Moneybox

Is Bill Gates Dispensable as CEO?

The last item in this week’s “Weekend Cocktail Chatter” is a perhaps cruel joke (or attempt at a joke) at the expense of the former CEO of barnesandnoble.com, who announced his unexpected resignation and saw his company’s stock price barely move. The obvious question such an outcome provokes (so obvious that I had to ask it) is: If the stock market doesn’t care that I’m leaving, what good was I doing in the first place?

The irony, of course, is that Bulkeley’s departure was immediately followed by the resignations of two much-higher-profile CEOs, David Glass at Wal-Mart and Bill Gates at Microsoft (which just happens to own Slate). And in both those cases, investors reacted pretty much as they had to Bulkeley’s departure. Wal-Mart’s shares are down a tiny bit, while Microsoft’s shares are actually up almost three points. Apparently CEOs are not quite as essential as one might imagine them to be.

As it happens, that’s true, in the sense that the underlying drivers of any business are more important than the particular individual at the top (although you do have to have someone at the top who can recognize and take advantage of those drivers). In the case of Bulkeley, barnesandnoble.com has been struggling for so long, without any obvious way of improving its business fundamentals, that his departure wasn’t seen as making a fundamental difference one way or the other. In the cases of Glass and, particularly, of Gates, the economics of the companies they run are so phenomenal that it’s hard to imagine the companies falling to pieces in their absence.

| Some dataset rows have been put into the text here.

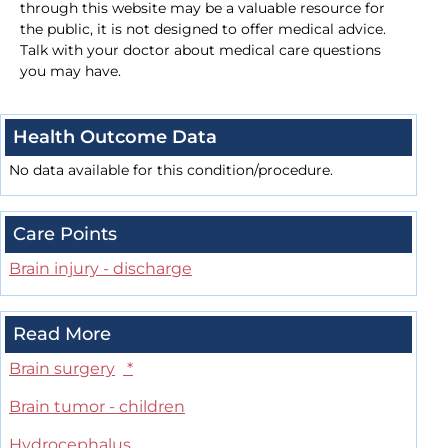
through this website may be a valuable resource for
the public, it is not designed to offer medical advice.
Talk with your doctor about medical care questions
you may have.
Health Outcome Data
No data available for this condition/procedure.
Care Points
Brain injury - discharge
Read More
Brain surgery
*
Brain tumor - children
Hydrocephalus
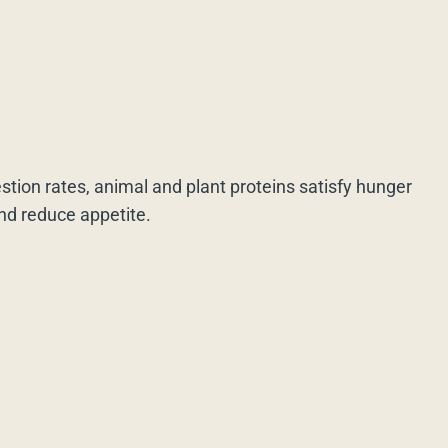
estion rates, animal and plant proteins satisfy hunger
and reduce appetite.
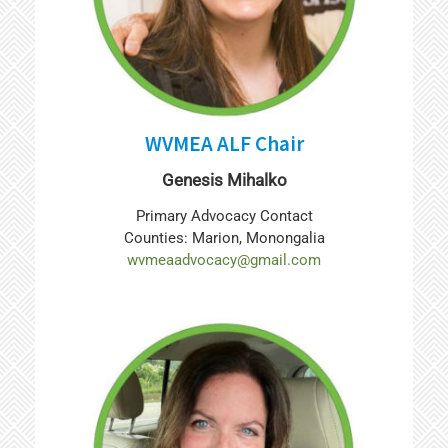
WVMEA ALF Chair
Genesis Mihalko
Primary Advocacy Contact
Counties: Marion, Monongalia
wvmeaadvocacy@gmail.com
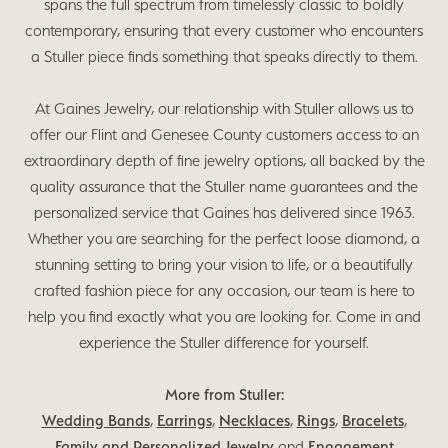
spans the full spectrum from timelessly classic to boldly
contemporary, ensuring that every customer who encounters
a Stuller piece finds something that speaks directly to them.
At Gaines Jewelry, our relationship with Stuller allows us to
offer our Flint and Genesee County customers access to an
extraordinary depth of fine jewelry options, all backed by the
quality assurance that the Stuller name guarantees and the
personalized service that Gaines has delivered since 1963.
Whether you are searching for the perfect loose diamond, a
stunning setting to bring your vision to life, or a beautifully
crafted fashion piece for any occasion, our team is here to
help you find exactly what you are looking for. Come in and
experience the Stuller difference for yourself.
More from Stuller:
Wedding Bands
,
Earrings
,
Necklaces
,
Rings
,
Bracelets
,
Family and Personalized Jewelry
and
Engagement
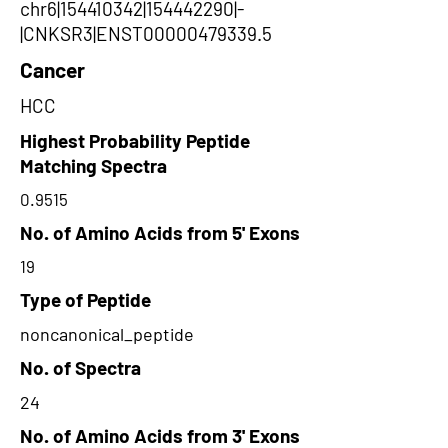
chr6|154410342|154442290|-
|CNKSR3|ENST00000479339.5
Cancer
HCC
Highest Probability Peptide
Matching Spectra
0.9515
No. of Amino Acids from 5' Exons
19
Type of Peptide
noncanonical_peptide
No. of Spectra
24
No. of Amino Acids from 3' Exons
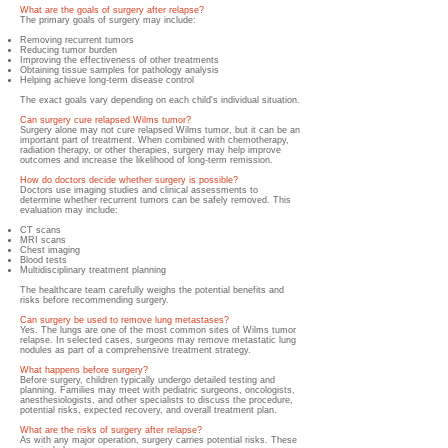
What are the goals of surgery after relapse?
The primary goals of surgery may include:
Removing recurrent tumors
Reducing tumor burden
Improving the effectiveness of other treatments
Obtaining tissue samples for pathology analysis
Helping achieve long-term disease control
The exact goals vary depending on each child's individual situation.
Can surgery cure relapsed Wilms tumor?
Surgery alone may not cure relapsed Wilms tumor, but it can be an
important part of treatment. When combined with chemotherapy,
radiation therapy, or other therapies, surgery may help improve
outcomes and increase the likelihood of long-term remission.
How do doctors decide whether surgery is possible?
Doctors use imaging studies and clinical assessments to
determine whether recurrent tumors can be safely removed. This
evaluation may include:
CT scans
MRI scans
Chest imaging
Blood tests
Multidisciplinary treatment planning
The healthcare team carefully weighs the potential benefits and
risks before recommending surgery.
Can surgery be used to remove lung metastases?
Yes. The lungs are one of the most common sites of Wilms tumor
relapse. In selected cases, surgeons may remove metastatic lung
nodules as part of a comprehensive treatment strategy.
What happens before surgery?
Before surgery, children typically undergo detailed testing and
planning. Families may meet with pediatric surgeons, oncologists,
anesthesiologists, and other specialists to discuss the procedure,
potential risks, expected recovery, and overall treatment plan.
What are the risks of surgery after relapse?
As with any major operation, surgery carries potential risks. These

But the picture is more complicated than this. Take Gates, for example. In the first place, whatever the economics of Microsoft are, he played a major role in creating them (certainly a larger role than any other person, though probably not a larger role than the advent of personal computing). In his single-minded focus on software, and his insistence that Microsoft create programs that could run on multiple platforms, Gates shaped a business that was almost a textbook example of how to achieve increasing returns on capital.

At the same time, the biggest reason why the market did not react badly to the news that Gates was stepping down as CEO is that this was truly a foregone conclusion. The groundwork had been laid for Steve Ballmer’s accession to the throne, and it’s been clear for a while that Wall Street is very comfortable with Ballmer at the reins. This is, oddly, to Gates’ credit. The paradoxical answer to the question I asked in the first paragraph, in fact, is that one measure of how well a CEO has done is the indifference with which the market takes his leaving. As William Holden says at the end of Executive Suite, the 1954 film about the succession battle at an old-line manufacturing company, a company can’t depend on just one man and still thrive. Even when that one man is the company’s founder.

This is not exactly a classic succession, of course, because Gates is not leaving the company at all and because Wall Street likes the idea that he will now have more time to think deep thoughts and not have to worry about whether the latest version of Excel is shipping on time. But when you consider that in the last month Microsoft has gotten a new CFO and a new CEO without even a hint of investor discontent, it makes you realize that the strongest management teams are also the deepest. Even in the age when intellectual capital supposedly rules all, Wall Street doesn’t invest in individuals. It invests in companies.